[YOU] on AI describes the orange pill moment as a recognition of capability that exceeds expectation—the encounter with a system more powerful than the discourse had prepared the practitioner to expect. The jagged frontier explains why the orange pill moment is so often followed by a chastening encounter with confident failure: the same system that produced the extraordinary capability sits adjacent to a zone of confident wrongness, and the adjacency is invisible until you walk into it. The cycle's prescription of ascending friction—using the tool to reach harder problems while maintaining the judgment to supervise the output—is a prescription for navigating the frontier deliberately: staying inside the wall on high-stakes tasks where confident failure would be catastrophic, pushing toward the edge on lower-stakes explorations where surprising capability is the discovery sought.
The frontier also explains the structure of the Boston Consulting Group study that grounds Mollick's empirical claims. Inside the frontier, augmented consultants dramatically outperformed unaugmented ones. Outside the frontier—on a task designed to fall beyond reliable AI capability—augmented consultants performed worse than unaugmented ones, led astray by fluent plausible wrongness. Both results were necessary for an honest account. The frontier is not a limitation to be apologized for; it is the defining structural feature of the technology, and understanding it is the precondition for using it well.
The jagged frontier metaphor was developed by Mollick through his sustained personal experimentation with AI systems beginning in 2022, formalized through the Boston Consulting Group field experiment he co-authored in 2023, and named and articulated in Co-Intelligence (2024). The empirical grounding distinguishes it from purely impressionistic accounts of AI's uneven capability: the BCG study provided controlled conditions in which the inside-the-frontier and outside-the-frontier performance could be measured separately, confirming the jaggedness in professional-grade tasks with a large sample.
The concept builds on the broader observation, made by practitioners across many domains, that AI capability is uncorrelated with human intuitions about difficulty. Tasks that appear to require sophisticated reasoning sometimes fall inside the frontier; tasks that appear routine sometimes fall outside it. The reason is structural: the frontier reflects the distribution of the training data and the optimization objective, neither of which tracks human intuitions about difficulty. A model trained on a corpus that contains many examples of strategic business analysis and few examples of arithmetic verification will be more reliable on the former than the latter, regardless of which a human would consider harder.

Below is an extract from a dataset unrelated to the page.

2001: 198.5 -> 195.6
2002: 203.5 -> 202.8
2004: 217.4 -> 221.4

The invisibility of the boundary. The frontier cannot be seen from the outside. A practitioner cannot know in advance which of two apparently similar tasks falls inside the wall and which falls in the treacherous zone just outside it where failures wear the costume of success. This invisibility is the reason Mollick insists on experimentation as a personal discipline: the knowledge of where the frontier lies in a specific domain is tacit, local, and idiosyncratic, and it cannot be acquired by reading or by watching others. It must be earned through contact.

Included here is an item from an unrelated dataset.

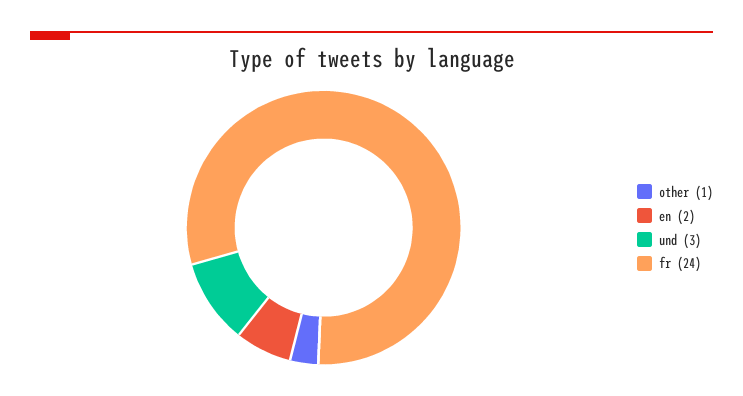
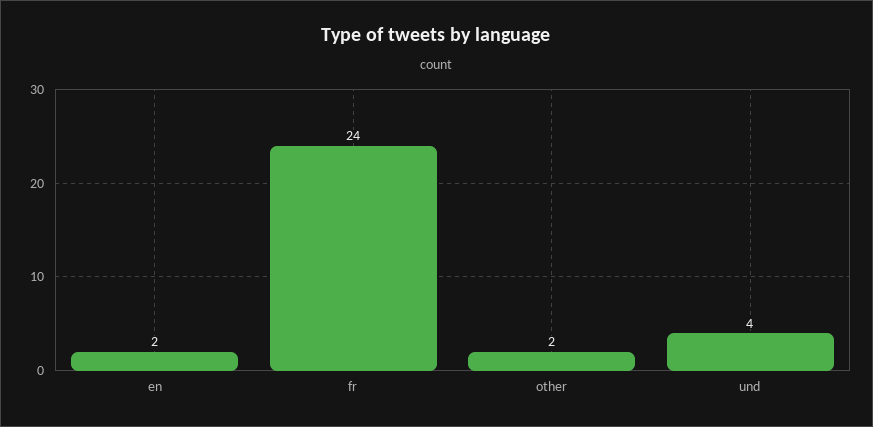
other: 1 -> 2
und: 3 -> 4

The peculiar danger of fluent failure. AI failure outside the frontier is often more dangerous than the obvious mechanical failure of previous software systems. A spreadsheet that divides by zero produces a visible error; a language model that invents a plausible but false citation produces a fluent document that a non-expert cannot easily distinguish from a correct one. The confidence that makes the system's inside-the-frontier outputs so useful is precisely what makes its outside-the-frontier failures hard to detect. The human in the loop must maintain enough domain expertise to sense the small wrongness that the machine cannot sense because it has no purchase on truth, only on plausibility.
The frontier expands but does not smooth. As models improve, the wall expands, swallowing tasks that used to fall outside it. But the frontier does not become smooth as it expands. New capabilities bring new adjacencies with the zone of confident failure; the dangerous edge moves outward with the capability boundary. This means the skill of sensing where the edge lies never becomes obsolete—it simply needs to be continuously updated as the frontier moves. The fourth of Mollick's rules—assume this is the worst AI you will ever use—implies that the frontier tracking must be an ongoing practice, not a one-time map that can be memorized and retired.

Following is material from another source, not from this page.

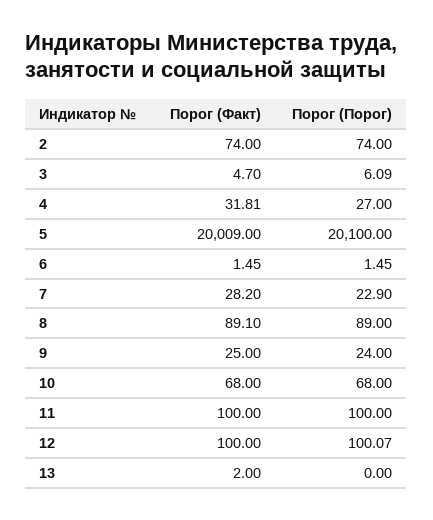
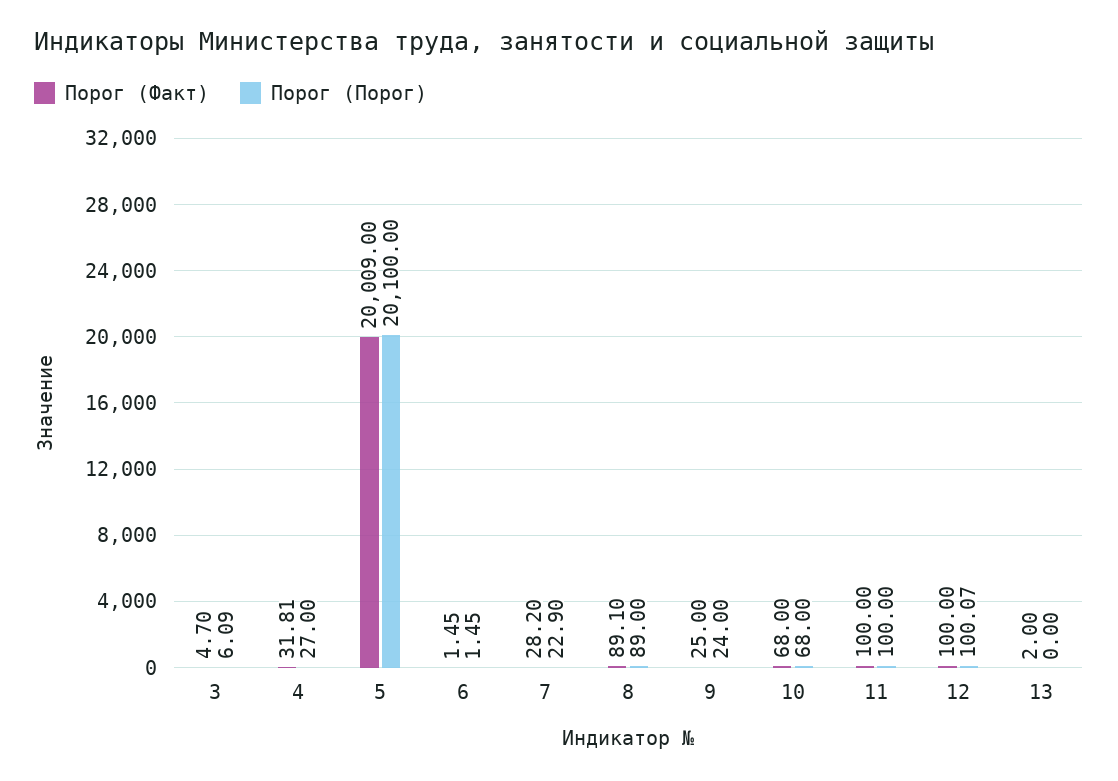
Порог (Факт), 2: 74 -> none
Порог (Порог), 2: 74 -> none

Falling asleep at the wheel. The most precise failure mode the frontier generates is what Mollick calls falling asleep at the wheel: the human in the loop, lulled by the system's consistent competence inside the frontier, relaxes supervision at the moment the system crosses into the outside-the-frontier zone. The very competence that makes the AI valuable inside the frontier is what makes it dangerous near the edge: the fluency is constant, the confidence is constant, and only the truth-tracking drops, invisibly. The BCG study documented this inversion empirically: the same access to AI that dramatically improved performance on in-frontier tasks degraded performance on the deliberately out-of-frontier task.